* **Work order**
The answer is one number: how many lines in the data below hold "changes".
--- START ---
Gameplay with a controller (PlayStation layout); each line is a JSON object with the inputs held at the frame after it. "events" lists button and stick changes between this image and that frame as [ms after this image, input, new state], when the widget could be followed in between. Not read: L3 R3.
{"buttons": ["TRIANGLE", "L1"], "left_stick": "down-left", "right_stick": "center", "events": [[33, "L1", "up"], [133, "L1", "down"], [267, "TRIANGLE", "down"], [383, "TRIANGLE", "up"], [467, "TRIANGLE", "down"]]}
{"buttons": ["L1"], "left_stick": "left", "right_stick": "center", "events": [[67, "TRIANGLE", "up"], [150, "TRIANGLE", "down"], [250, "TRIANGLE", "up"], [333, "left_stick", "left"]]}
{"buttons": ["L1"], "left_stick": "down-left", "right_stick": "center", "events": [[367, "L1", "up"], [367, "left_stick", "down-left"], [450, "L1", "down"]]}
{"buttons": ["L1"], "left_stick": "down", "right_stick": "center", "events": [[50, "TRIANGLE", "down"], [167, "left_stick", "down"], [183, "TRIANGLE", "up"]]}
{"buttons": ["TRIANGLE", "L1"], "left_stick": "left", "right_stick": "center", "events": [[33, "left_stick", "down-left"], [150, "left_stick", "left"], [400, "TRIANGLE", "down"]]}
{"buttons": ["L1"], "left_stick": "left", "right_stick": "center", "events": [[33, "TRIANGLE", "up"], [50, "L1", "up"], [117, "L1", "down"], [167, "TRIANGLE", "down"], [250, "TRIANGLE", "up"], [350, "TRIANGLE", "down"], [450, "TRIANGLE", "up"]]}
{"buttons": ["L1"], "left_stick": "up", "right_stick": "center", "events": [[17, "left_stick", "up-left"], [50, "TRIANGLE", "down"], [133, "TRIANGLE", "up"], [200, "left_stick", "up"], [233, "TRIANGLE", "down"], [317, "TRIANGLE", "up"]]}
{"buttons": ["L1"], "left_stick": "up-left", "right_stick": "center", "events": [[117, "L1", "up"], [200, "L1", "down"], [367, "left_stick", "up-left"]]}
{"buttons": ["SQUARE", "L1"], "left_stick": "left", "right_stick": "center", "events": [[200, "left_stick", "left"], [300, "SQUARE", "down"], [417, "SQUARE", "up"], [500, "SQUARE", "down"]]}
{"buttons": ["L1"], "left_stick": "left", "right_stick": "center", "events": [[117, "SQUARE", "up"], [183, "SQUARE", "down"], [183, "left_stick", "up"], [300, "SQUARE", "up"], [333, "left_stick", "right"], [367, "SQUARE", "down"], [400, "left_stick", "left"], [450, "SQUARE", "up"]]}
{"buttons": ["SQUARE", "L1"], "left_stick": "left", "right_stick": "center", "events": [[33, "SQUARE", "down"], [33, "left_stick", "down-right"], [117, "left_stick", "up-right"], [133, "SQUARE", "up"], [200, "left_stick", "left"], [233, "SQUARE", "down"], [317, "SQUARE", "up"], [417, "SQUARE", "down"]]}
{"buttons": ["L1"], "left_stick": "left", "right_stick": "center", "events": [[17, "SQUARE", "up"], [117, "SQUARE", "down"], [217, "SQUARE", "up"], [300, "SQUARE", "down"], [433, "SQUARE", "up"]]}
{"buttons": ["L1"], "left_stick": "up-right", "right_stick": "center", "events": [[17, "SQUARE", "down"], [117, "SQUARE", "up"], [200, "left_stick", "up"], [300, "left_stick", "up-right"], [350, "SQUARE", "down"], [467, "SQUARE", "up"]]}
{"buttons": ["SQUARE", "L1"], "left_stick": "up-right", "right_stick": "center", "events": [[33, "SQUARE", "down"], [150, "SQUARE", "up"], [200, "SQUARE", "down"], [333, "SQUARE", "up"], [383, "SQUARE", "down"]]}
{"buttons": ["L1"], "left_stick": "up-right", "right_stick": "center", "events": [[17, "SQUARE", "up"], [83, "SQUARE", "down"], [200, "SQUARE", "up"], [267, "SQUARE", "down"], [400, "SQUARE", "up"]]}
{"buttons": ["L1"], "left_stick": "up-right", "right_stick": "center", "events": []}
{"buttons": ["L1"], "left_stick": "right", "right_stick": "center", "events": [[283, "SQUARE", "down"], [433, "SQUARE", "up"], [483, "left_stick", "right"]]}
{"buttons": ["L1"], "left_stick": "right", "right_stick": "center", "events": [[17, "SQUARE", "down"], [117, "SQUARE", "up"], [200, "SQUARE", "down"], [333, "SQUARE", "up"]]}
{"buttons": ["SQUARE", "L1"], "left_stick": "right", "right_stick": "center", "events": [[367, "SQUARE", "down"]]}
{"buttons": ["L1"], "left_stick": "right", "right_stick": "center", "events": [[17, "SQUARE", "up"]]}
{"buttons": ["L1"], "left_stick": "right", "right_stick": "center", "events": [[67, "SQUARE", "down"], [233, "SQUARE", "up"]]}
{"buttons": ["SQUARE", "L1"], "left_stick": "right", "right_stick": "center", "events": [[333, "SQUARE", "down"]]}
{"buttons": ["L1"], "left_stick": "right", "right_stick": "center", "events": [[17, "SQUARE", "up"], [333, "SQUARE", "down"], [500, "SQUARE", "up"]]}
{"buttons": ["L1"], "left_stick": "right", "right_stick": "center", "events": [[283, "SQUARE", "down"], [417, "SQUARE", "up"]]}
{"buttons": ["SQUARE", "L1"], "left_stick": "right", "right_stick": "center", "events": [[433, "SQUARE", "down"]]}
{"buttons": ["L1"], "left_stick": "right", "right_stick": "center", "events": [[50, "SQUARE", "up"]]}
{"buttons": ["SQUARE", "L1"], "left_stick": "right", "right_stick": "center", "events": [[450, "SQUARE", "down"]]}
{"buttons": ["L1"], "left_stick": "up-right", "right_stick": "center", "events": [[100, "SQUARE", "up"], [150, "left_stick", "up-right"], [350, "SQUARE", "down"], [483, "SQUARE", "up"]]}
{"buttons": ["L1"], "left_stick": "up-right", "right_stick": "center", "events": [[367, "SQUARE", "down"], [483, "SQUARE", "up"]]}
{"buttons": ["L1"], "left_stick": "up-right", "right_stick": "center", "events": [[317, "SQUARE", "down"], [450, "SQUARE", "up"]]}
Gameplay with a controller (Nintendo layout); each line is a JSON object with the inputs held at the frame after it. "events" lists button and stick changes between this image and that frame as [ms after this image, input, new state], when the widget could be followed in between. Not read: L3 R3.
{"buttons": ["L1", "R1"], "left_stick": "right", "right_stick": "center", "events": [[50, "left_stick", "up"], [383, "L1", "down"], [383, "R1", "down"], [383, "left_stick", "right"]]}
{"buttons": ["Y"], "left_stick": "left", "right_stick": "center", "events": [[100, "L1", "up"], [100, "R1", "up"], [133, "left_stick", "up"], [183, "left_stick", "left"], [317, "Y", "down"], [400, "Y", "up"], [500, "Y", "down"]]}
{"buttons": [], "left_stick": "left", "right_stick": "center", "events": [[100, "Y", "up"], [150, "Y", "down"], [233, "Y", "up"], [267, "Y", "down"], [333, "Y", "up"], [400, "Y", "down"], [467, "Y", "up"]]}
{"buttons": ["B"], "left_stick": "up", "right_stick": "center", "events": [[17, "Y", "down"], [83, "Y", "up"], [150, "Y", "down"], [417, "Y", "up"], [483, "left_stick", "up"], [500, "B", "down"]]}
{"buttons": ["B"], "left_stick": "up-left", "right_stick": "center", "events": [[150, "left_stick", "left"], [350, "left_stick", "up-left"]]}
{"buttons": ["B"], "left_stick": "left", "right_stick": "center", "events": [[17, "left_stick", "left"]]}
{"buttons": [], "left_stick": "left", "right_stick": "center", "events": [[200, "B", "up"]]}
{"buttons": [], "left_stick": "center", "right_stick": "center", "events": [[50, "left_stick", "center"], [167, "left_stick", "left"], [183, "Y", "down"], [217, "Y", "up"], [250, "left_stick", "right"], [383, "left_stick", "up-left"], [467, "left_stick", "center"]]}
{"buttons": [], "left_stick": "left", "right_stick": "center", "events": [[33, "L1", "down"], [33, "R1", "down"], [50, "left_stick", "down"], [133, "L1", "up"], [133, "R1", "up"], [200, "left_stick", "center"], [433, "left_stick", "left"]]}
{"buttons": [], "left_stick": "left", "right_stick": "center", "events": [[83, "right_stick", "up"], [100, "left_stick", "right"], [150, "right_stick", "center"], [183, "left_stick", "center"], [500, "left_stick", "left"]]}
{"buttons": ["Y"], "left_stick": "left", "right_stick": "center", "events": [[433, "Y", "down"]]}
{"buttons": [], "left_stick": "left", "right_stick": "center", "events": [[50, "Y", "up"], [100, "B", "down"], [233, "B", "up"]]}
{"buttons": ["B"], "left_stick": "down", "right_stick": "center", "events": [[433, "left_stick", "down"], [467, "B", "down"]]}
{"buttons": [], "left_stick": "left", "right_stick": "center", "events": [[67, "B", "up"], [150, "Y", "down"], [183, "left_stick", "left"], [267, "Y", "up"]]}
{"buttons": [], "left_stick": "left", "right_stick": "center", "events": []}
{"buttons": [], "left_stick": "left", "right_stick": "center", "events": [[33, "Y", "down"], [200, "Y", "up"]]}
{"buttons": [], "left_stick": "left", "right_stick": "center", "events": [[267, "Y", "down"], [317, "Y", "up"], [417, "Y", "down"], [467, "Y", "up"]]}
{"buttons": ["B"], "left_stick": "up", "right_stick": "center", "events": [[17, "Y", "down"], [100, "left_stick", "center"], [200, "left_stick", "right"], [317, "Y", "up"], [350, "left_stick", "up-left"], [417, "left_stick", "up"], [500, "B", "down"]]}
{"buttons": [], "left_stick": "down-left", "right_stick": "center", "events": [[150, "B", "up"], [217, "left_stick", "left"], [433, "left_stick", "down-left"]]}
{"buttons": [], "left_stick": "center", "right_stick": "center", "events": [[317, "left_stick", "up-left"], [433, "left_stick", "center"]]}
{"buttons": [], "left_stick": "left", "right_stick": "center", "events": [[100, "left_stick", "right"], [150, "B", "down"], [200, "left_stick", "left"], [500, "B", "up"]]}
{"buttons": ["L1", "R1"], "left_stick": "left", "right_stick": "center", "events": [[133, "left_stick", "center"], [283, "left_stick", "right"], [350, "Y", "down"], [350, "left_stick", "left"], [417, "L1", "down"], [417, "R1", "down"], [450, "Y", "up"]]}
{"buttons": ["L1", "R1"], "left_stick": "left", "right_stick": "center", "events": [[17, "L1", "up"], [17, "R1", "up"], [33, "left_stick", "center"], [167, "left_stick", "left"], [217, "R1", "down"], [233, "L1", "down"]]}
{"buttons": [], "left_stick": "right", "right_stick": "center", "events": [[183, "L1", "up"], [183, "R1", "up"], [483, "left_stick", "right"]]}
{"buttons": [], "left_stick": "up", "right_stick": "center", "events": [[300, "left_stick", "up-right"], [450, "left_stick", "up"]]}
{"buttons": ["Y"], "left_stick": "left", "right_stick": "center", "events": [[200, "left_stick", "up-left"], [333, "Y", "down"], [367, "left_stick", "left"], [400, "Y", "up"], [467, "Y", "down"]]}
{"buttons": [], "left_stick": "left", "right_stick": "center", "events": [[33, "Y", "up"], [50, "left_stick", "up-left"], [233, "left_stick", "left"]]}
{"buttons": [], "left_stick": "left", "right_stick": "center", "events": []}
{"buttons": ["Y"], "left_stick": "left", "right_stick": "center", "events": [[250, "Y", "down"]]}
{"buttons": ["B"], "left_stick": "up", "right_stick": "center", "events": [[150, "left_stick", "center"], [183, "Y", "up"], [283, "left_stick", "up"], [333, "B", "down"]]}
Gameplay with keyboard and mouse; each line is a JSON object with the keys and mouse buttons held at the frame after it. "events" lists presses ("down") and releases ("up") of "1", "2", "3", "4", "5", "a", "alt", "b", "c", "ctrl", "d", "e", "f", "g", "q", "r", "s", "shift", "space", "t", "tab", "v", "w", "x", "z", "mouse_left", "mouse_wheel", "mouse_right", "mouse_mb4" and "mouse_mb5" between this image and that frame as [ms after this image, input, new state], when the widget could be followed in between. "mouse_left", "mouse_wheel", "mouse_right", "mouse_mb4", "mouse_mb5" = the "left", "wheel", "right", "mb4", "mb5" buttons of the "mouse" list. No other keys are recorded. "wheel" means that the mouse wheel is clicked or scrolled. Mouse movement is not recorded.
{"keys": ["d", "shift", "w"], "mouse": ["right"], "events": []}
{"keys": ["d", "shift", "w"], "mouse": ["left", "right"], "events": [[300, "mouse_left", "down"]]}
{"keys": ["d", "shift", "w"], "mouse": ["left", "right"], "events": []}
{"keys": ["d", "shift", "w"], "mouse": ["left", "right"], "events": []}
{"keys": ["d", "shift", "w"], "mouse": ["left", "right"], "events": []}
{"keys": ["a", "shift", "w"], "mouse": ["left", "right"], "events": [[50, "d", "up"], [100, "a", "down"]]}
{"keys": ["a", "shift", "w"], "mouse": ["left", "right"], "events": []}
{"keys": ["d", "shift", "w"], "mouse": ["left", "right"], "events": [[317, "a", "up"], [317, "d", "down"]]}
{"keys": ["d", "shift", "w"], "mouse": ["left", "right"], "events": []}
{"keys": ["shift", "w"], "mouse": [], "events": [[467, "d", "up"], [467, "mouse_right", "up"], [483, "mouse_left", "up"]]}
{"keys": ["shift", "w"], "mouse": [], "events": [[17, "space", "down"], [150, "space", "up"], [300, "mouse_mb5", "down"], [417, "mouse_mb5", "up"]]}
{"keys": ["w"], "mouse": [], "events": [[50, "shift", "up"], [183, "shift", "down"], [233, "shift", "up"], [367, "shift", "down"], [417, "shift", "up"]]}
--- END ---
* **Your response**
2